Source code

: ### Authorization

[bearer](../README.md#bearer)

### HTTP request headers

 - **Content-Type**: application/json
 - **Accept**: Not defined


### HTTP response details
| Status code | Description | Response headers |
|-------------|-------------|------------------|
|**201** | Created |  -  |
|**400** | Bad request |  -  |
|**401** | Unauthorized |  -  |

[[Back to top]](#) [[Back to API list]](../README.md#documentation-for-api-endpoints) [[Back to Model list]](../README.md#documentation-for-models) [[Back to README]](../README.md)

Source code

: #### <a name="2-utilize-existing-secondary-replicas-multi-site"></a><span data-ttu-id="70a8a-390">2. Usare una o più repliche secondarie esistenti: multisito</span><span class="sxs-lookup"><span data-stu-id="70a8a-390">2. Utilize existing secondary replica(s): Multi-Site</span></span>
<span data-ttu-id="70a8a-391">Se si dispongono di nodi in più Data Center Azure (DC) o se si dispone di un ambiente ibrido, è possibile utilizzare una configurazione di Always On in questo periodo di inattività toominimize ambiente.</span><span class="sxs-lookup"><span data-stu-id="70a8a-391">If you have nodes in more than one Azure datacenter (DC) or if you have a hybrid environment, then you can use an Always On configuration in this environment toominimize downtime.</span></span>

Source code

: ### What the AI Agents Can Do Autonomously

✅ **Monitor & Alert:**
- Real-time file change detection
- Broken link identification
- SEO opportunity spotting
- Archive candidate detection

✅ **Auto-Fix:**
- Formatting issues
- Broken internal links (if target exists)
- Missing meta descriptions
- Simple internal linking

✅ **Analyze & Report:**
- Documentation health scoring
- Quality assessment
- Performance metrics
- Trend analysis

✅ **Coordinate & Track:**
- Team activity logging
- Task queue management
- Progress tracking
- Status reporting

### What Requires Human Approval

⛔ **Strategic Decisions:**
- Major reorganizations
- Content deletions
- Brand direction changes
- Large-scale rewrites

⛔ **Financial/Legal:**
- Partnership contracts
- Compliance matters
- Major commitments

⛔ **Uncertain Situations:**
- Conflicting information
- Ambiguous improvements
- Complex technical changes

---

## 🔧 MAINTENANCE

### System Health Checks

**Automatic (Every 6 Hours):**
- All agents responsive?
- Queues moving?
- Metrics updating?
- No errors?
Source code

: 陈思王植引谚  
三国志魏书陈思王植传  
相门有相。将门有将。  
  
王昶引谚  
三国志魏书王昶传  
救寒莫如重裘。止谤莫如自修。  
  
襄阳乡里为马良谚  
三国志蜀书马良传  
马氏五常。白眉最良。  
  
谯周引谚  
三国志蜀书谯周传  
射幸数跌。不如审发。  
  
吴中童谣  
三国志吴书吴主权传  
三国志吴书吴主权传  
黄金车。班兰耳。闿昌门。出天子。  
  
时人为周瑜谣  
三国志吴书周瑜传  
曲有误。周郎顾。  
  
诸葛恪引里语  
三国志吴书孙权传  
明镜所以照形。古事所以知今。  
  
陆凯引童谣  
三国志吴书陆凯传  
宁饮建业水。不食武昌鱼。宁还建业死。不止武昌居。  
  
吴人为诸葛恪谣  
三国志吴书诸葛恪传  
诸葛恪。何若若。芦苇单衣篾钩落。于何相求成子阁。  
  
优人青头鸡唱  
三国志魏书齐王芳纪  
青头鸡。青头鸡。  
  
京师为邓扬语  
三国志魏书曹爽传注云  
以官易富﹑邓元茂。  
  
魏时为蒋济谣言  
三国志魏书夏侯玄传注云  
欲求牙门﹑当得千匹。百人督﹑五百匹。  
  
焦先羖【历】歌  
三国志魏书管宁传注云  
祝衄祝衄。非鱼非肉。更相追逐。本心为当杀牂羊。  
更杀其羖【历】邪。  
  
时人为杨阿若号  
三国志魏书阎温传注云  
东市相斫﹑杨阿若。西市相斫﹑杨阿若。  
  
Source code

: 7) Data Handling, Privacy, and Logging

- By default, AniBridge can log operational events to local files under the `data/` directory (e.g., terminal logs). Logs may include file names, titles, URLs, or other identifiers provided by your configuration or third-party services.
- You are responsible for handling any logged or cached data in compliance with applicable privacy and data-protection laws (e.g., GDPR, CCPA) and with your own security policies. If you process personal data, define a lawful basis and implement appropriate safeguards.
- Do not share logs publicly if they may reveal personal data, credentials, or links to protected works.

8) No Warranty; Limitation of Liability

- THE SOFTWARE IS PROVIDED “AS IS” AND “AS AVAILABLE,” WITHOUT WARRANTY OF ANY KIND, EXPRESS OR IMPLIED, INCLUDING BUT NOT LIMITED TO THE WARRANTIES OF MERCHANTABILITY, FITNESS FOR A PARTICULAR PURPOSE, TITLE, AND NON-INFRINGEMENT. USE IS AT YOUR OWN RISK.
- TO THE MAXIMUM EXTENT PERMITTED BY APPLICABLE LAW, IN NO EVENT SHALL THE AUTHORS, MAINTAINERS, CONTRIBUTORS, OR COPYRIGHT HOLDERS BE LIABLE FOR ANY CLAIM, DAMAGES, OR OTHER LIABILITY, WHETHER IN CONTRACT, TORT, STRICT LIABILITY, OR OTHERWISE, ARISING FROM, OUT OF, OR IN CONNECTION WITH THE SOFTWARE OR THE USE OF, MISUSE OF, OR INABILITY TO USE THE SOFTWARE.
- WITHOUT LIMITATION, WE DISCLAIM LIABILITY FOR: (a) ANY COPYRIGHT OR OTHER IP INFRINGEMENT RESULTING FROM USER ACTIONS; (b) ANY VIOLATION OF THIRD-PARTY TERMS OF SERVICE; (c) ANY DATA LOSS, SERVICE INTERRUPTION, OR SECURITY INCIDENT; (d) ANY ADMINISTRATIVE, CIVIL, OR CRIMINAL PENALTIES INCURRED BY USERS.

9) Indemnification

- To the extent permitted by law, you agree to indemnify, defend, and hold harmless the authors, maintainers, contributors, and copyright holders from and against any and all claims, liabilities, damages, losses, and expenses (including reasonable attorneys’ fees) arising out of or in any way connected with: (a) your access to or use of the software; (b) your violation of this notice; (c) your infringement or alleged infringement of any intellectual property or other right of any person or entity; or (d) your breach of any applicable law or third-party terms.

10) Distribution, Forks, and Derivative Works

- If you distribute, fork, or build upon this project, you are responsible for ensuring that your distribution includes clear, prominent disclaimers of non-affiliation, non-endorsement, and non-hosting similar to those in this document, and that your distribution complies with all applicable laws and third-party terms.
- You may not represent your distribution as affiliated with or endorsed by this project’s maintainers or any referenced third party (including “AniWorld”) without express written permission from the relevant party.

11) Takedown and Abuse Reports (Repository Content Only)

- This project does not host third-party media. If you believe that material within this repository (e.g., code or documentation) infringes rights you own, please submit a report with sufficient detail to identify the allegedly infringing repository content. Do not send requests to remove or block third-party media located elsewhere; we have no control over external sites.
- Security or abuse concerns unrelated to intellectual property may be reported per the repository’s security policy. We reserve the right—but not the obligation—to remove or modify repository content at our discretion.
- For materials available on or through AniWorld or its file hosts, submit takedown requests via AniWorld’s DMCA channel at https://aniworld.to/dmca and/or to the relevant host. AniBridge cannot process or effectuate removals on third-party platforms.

EXERCISE DIRECTIONS: Which lines of the material above contain the string "What"? Extract every such line in full, and treat uppercase and lowercase letters as different.

OUTPUT BELOW:
: ### What the AI Agents Can Do Autonomously
### What Requires Human Approval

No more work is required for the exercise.